Yes, I hung my GoPro upside down from the suction cup mount on the inside of the sunroof. I'm not sure what was going on with the distortion of the bright colors outside the vehicle. Otherwise it worked pretty darn good! The staff didn't have any problem with me doing it except the one time they caught me driving (between exercises) and trying to adjust the mode...


----------



## alee (Dec 19, 2001)

DDGator said:


> Yes, I hung my GoPro upside down from the suction cup mount on the inside of the sunroof. I'm not sure what was going on with the distortion of the bright colors outside the vehicle. Otherwise it worked pretty darn good! The staff didn't have any problem with me doing it except the one time they caught me driving (between exercises) and trying to adjust the mode...

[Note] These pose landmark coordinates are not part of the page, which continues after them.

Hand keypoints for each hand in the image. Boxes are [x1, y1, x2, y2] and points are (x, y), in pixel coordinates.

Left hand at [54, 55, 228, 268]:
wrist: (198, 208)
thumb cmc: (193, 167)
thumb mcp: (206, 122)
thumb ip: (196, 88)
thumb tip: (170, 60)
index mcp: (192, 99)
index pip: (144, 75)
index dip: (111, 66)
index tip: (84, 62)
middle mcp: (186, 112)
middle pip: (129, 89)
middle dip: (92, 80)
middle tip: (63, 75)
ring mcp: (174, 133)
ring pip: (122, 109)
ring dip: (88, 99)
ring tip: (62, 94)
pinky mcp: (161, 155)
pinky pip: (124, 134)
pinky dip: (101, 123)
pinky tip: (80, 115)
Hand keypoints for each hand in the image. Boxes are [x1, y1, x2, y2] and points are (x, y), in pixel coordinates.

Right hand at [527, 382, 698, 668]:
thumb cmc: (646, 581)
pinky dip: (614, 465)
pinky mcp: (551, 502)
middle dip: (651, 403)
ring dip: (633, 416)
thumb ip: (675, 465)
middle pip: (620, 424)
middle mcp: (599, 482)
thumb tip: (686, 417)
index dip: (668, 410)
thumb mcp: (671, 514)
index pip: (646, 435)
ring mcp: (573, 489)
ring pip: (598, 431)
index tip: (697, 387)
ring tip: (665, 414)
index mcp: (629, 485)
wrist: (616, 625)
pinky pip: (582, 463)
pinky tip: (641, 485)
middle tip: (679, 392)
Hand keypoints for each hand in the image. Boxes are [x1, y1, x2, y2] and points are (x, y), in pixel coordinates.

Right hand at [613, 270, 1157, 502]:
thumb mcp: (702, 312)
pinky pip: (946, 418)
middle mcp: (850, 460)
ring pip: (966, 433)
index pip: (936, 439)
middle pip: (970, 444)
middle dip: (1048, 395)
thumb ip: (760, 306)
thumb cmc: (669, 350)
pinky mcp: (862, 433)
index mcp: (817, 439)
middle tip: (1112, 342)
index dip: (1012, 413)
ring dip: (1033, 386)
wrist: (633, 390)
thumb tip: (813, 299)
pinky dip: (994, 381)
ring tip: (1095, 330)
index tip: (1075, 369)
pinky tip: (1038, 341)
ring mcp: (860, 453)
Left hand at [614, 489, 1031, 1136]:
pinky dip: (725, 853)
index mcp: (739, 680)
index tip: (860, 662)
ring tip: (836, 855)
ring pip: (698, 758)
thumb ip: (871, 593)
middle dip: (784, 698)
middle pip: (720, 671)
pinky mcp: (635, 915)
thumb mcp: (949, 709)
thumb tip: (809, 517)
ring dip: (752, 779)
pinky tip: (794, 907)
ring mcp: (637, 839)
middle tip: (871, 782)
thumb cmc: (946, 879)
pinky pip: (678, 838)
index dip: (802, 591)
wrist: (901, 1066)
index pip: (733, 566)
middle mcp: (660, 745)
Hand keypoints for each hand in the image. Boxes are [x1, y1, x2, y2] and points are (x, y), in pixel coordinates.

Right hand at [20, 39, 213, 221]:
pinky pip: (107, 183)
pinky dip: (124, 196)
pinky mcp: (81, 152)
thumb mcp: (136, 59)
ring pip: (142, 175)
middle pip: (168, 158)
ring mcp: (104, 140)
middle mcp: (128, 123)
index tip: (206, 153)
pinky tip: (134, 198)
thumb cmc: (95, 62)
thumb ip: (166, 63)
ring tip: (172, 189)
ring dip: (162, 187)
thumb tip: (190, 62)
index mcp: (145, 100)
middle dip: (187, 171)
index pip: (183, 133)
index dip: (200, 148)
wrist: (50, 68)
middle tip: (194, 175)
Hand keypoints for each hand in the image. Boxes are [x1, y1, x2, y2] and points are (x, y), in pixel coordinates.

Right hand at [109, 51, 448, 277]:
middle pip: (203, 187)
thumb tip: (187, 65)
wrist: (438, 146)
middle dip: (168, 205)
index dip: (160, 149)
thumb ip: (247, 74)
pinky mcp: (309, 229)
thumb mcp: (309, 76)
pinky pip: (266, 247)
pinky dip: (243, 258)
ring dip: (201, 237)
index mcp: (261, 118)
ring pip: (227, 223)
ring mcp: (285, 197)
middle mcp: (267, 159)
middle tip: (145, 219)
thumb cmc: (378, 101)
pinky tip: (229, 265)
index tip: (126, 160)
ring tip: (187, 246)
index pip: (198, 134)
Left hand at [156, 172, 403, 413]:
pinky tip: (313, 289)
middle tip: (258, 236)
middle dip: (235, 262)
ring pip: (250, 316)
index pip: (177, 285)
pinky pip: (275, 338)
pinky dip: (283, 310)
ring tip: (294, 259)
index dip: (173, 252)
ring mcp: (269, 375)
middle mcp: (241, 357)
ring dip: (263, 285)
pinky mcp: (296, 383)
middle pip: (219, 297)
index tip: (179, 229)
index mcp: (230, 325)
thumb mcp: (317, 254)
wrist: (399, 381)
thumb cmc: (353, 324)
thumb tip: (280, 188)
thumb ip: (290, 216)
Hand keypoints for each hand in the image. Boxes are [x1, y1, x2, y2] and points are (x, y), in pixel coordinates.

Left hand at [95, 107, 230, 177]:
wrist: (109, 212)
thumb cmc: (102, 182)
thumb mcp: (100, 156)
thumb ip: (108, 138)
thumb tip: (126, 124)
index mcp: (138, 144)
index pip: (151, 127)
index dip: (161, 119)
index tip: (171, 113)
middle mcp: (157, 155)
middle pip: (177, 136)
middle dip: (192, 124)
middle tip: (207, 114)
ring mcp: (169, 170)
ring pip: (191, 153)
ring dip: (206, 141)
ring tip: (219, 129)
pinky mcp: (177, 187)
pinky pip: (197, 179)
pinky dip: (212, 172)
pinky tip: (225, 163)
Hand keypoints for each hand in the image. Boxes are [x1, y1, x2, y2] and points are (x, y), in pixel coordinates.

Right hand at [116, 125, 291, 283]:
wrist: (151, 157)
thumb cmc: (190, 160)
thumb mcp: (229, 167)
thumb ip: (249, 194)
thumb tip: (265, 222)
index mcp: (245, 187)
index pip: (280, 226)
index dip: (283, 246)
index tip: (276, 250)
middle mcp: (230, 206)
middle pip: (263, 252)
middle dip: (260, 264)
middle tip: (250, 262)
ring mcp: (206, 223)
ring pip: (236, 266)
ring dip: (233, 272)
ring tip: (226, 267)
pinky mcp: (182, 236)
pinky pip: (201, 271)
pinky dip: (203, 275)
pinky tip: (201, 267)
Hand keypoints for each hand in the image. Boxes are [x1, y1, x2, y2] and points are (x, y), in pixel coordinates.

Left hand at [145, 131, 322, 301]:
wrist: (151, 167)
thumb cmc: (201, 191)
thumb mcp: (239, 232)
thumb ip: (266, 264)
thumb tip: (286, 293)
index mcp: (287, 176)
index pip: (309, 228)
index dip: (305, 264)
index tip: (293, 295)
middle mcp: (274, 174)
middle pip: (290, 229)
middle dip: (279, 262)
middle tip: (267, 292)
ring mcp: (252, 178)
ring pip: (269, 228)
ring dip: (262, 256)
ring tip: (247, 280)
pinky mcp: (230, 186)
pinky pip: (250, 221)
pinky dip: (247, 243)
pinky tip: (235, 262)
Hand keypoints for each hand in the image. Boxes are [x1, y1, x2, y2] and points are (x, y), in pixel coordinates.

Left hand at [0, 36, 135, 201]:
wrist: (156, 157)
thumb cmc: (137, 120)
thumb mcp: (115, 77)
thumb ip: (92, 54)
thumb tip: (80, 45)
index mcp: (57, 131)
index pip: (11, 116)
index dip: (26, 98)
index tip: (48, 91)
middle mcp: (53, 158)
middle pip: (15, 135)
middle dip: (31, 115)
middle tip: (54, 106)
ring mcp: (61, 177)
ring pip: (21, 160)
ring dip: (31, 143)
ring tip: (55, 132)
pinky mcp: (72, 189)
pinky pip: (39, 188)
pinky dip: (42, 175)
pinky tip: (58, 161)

Good to know... I was debating about bringing the GoPro... guess that's getting packed!


----------



## DDGator (Mar 4, 2013)

Another tip -- bring raingear just in case! This stuff goes rain or shine, but it could be miserable in the heavy rain. We had rain but not enough to slow us down.


----------



## miata13 (Nov 22, 2007)

Thank you DDGator for the video! Great job and your Alpine White 328i looks neat!


----------



## SJAPoc (Apr 14, 2007)

Very nice video Duane... Great job capturing the experience


----------



## greentrbo95gst (Nov 22, 2005)

Very nice. Congrats on the car.


----------



## chicagofan00 (Feb 10, 2008)

Thanks for sharing. Definitely makes me want to do PCD and make the long drive back to Phoenix.


----------



## Mbrown328dx (Mar 22, 2014)

Thanks everyone for the info.


----------